La Cina – intendendo con essa il Partito comunista – prosegue nella sua strenua lotta contro ogni tipo di applicazione, internet e mobile, capace di sfuggire al controllo degli organismi responsabili dell’«armonia sociale». E così, un nuovo regolamento obbliga alla registrazione con il nome reale, anche per quanto riguarda le iscrizioni alle applicazioni mobile. L’obiettivo è limitare l’uso di Wechat, il popolare strumento di comunicazione in Cina, per diffondere notizie poco gradite al governo cinese.

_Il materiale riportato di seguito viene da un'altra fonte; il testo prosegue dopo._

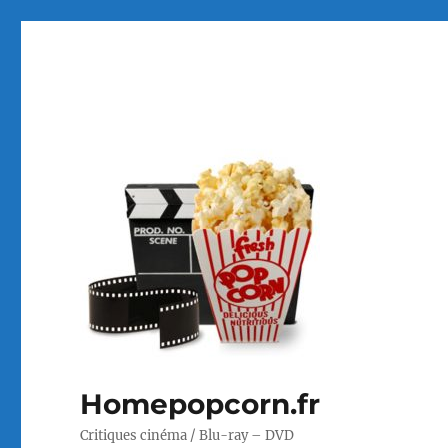
Homepopcorn.fr
Critiques cinéma / Blu-ray – DVD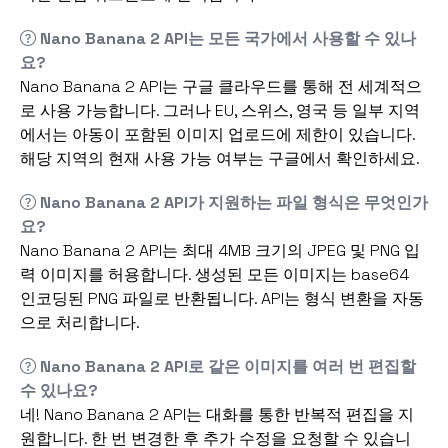
Nano Banana 2 API는 모든 국가에서 사용할 수 있나
요?
Nano Banana 2 API는 구글 클라우드를 통해 전 세계적으
로 사용 가능합니다. 그러나 EU, 스위스, 영국 등 일부 지역
에서는 아동이 포함된 이미지 업로드에 제한이 있습니다.
해당 지역의 현재 사용 가능 여부는 구글에서 확인하세요.
Nano Banana 2 API가 지원하는 파일 형식은 무엇인가
요?
Nano Banana 2 API는 최대 4MB 크기의 JPEG 및 PNG 입
력 이미지를 허용합니다. 생성된 모든 이미지는 base64
인코딩된 PNG 파일로 반환됩니다. API는 형식 변환을 자동
으로 처리합니다.
Nano Banana 2 API로 같은 이미지를 여러 번 편집할
수 있나요?
네! Nano Banana 2 API는 대화를 통한 반복적 편집을 지
원합니다. 한 번 변경한 후 추가 수정을 요청할 수 있습니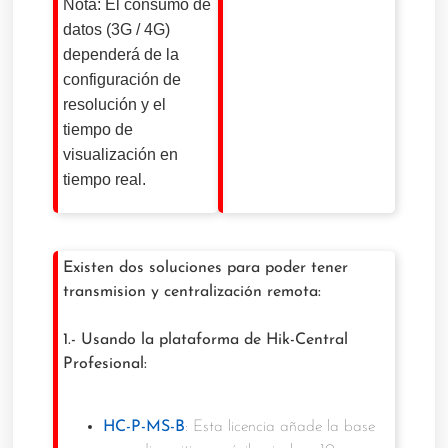
Nota: El consumo de
datos (3G / 4G)
dependerá de la
configuración de
resolución y el
tiempo de
visualización en
tiempo real.
Existen dos soluciones para poder tener
transmision y centralización remota:
1.- Usando la plataforma de Hik-Central
Profesional:
HC-P-MS-B
: Esta licencia añade la base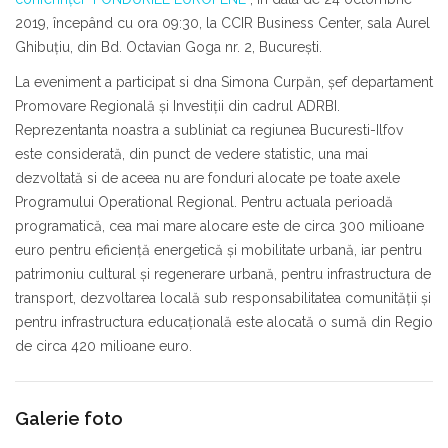
2019
, începând cu ora
09:30
, la
CCIR Business Center, sala Aurel
Ghibuţiu
, din Bd. Octavian Goga nr. 2, Bucureşti.
La eveniment a participat si dna
Simona Curpăn, şef departament
Promovare Regională şi Investiţii din cadrul ADRBI.
Reprezentanta noastra a subliniat ca regiunea Bucuresti-Ilfov
este considerată, din punct de vedere statistic, una mai
dezvoltată si de aceea nu are fonduri alocate pe toate axele
Programului Operational Regional. Pentru actuala perioadă
programatică, cea mai mare alocare este de circa 300 milioane
euro pentru eficienţă energetică şi mobilitate urbană, iar pentru
patrimoniu cultural şi regenerare urbană, pentru infrastructura de
transport, dezvoltarea locală sub responsabilitatea comunităţii şi
pentru infrastructura educaţională este alocată o sumă din Regio
de circa 420 milioane euro.
Galerie foto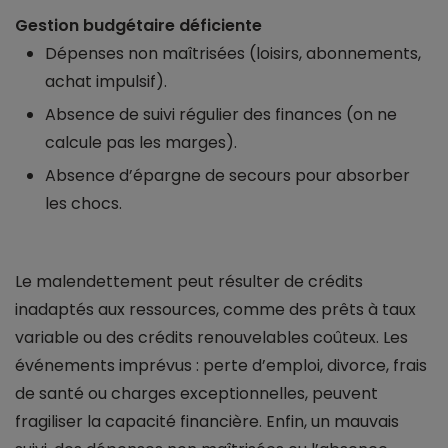
Gestion budgétaire déficiente
Dépenses non maîtrisées (loisirs, abonnements,
achat impulsif).
Absence de suivi régulier des finances (on ne
calcule pas les marges).
Absence d’épargne de secours pour absorber
les chocs.
Le malendettement peut résulter de crédits
inadaptés aux ressources, comme des prêts à taux
variable ou des crédits renouvelables coûteux. Les
événements imprévus : perte d’emploi, divorce, frais
de santé ou charges exceptionnelles, peuvent
fragiliser la capacité financière. Enfin, un mauvais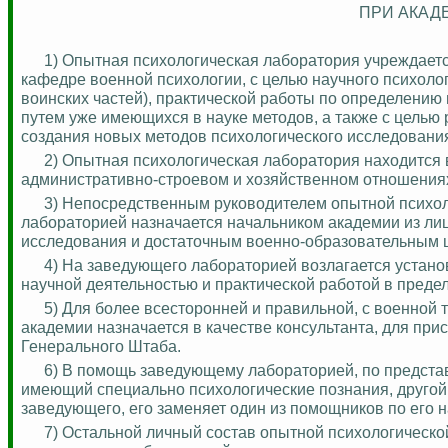
ПРИ АКАД
1) Опытная психологическая лаборатория учреждаетс
кафедре военной психологии, с целью научного психоло
воинских частей), практической работы по определению и
путем уже имеющихся в науке методов, а также с целью
создания новых методов психологического исследовани
2) Опытная психологическая лаборатория находится 
административно-строевом и хозяйственном отношения
3) Непосредственным руководителем опытной психо
лабораторией назначается начальником академии из ли
исследования и достаточным военно-образовательным 
4) На заведующего лабораторией возлагается устано
научной деятельностью и практической работой в преде
5) Для более всесторонней и правильной, с военной 
академии назначается в качестве консультанта, для при
Генерального Штаба.
6) В помощь заведующему лабораторией, по предста
имеющий специально психологические познания, другой,
заведующего, его заменяет один из помощников по его 
7) Остальной личный состав опытной психологическо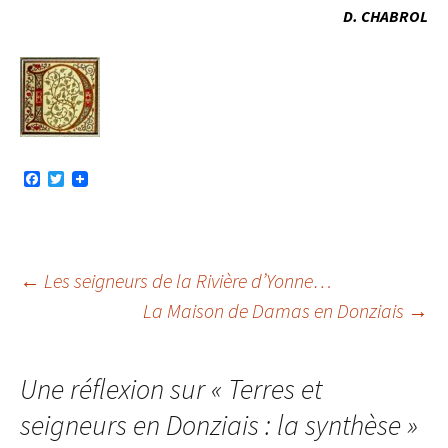
D. CHABROL
F
T
a
w
c
i
e
t
b
t
o
e
o
r
Navigation
←
Les seigneurs de la Rivière d’Yonne…
k
La Maison de Damas en Donziais
→
des
Une réflexion sur «
Terres et
articles
seigneurs en Donziais : la synthèse
»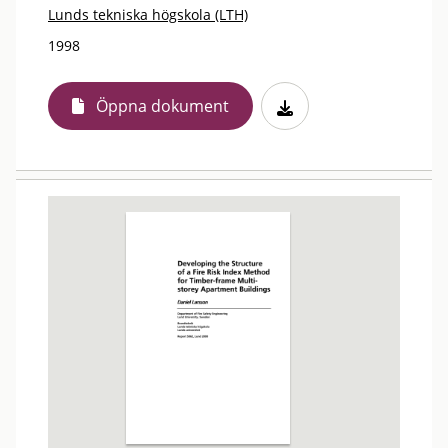
Lunds tekniska högskola (LTH)
1998
Öppna dokument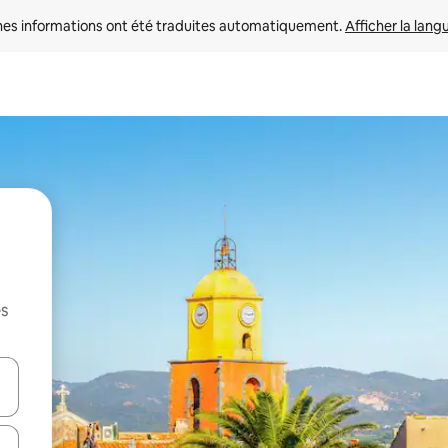
nes informations ont été traduites automatiquement. 
Afficher la lang
es
hes vers le haut et vers le bas pour les parcourir ou en appuyant et en fai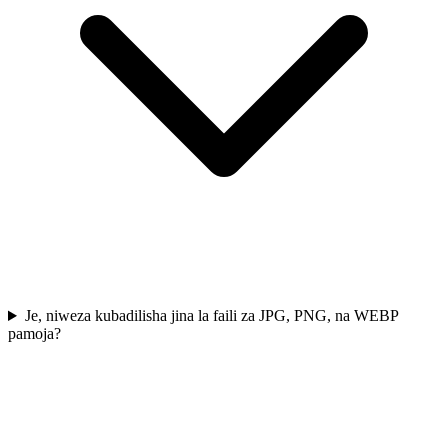
Je, niweza kubadilisha jina la faili za JPG, PNG, na WEBP
pamoja?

La direttiva afferma che «gli utenti dovranno mantenere sette linee di fondo, che includono il rispetto delle leggi e regolamenti, del sistema socialista, degli interessi nazionali, dei legittimi diritti e degli interessi dei cittadini, dell’ordine pubblico, della morale sociale e garantire l’autenticità delle informazioni», secondo quanto scritto nei giorni scorsi dal governativo Global Times.
L’obbligo di registrazione con il nome vero – inoltre – si applica «solo agli account pubblici, e sarà ancora possibile personalizzare il proprio account. Tencent – scrive il Global Times – sta già implementando la procedura, richiedendo ai dichiaranti di fornire una loro foto nitida con in mano la carta d’identità, o fornire una licenza commerciale per le organizzazioni, ha riferito un manager delle pubbliche relazioni».

Secondo il Wall Street Journal, le nuove regole, emesse giovedì dallo State Internet Information Office, dicono anche che «sarà permesso solo a organizzazioni di notizie e altri siti web autorizzati inviare o condividere notizie di politica attraverso gli account pubblici. Gli account che violano le regole potranno essere avvertiti e potrà essere impedito loro di pubblicare contenuti o saranno rimossi».
Tencent avrebbe già comunicato di aver preso provvedimenti contro «le attività offensive e abusive», per garantire la conformità con le normative vigenti. Alibaba invece ha rifiutato di commentare. Le restrizioni – scrive il Wall Street Journal – «sono l’ultimo sforzo di Pechino per frenare l’uso dei social media per il dibattito pubblico e il dissenso politico. La Cina inizialmente permise alle piattaforme di social-media di funzionare in maniera relativamente libera come un modo per il governo di monitorare le opinioni e lasciare che i cittadini sfogassero le frustrazioni».
Della questione, in ottica economica, si è occupato anche il Financial Times. «Le azioni di Tencent, le cui applicazioni WeChat e QQ sono di gran lunga i servizi più popolari in Cina, sono scese del 3,5 per cento, la perdita più grande dal 7 maggio. La mossa di Pechino fa eco ad una campagna simile dell’anno scorso che ha preso di mira Sina Weibo, il servizio come Twitter, che ha portato gli utenti a lasciarlo in massa», ha scritto il quotidiano finanziario.
Chao Wang, analista di Nomura, ha detto che il prezzo delle azioni era caduto a causa di timori che WeChat avrebbe ricevuto lo stesso trattamento di Sina Weibo. «La gente ricorda l’impatto su Sina Weibo, quando il prezzo delle azioni è stato piuttosto volatile», ha detto.
E mentre le nuove regole sembravano rivolte ai servizi di chat domestici, sarebbe anche emerso che un certo numero di applicazioni di chat straniere è bloccato in Cina dal primo luglio «a causa di quello che Pechino ha detto essere preoccupazioni che le applicazioni di chat venivano usate per fomentare il terrorismo».
Secondo il Ministero della Scienza della Corea del Sud «funzionari cinesi avevano confermato il blocco, fornendo la prima spiegazione ufficiale per l’interruzione di una serie di servizi che gli utenti avevano notato dall’inizio del mese scorso. I blocchi si applicano alle app Line, KakaoTalk, Talkbox, Vower e Didi».